▶ [Dataset records]
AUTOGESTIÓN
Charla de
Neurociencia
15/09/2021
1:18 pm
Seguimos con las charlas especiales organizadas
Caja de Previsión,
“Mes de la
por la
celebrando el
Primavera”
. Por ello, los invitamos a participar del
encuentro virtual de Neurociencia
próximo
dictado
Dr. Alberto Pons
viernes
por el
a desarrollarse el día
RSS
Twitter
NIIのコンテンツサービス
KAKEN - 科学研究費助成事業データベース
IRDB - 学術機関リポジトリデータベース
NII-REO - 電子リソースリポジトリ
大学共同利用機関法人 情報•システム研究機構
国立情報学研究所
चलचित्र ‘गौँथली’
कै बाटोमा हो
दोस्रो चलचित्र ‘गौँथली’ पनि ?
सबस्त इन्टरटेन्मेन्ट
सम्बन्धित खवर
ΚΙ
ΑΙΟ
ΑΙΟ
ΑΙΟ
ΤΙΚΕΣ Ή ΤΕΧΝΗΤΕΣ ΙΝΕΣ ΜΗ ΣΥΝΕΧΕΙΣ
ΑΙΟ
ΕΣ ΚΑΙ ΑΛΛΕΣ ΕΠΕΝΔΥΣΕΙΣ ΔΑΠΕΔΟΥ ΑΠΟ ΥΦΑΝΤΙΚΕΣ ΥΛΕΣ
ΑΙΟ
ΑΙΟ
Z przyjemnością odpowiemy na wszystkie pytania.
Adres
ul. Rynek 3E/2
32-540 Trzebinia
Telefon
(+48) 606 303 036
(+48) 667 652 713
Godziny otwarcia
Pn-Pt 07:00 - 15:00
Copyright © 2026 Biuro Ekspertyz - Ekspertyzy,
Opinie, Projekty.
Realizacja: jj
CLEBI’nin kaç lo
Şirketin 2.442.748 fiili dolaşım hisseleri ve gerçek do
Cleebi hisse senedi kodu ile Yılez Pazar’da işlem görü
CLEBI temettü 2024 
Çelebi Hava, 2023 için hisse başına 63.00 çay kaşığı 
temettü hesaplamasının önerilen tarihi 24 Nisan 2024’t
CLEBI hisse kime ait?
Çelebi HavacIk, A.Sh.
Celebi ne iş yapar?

▶ [Description of the task] Whenever the string "temettü" shows up in a line of the records, copy that line.

▶ [Task answer]
CLEBI temettü 2024 
temettü hesaplamasının önerilen tarihi 24 Nisan 2024’t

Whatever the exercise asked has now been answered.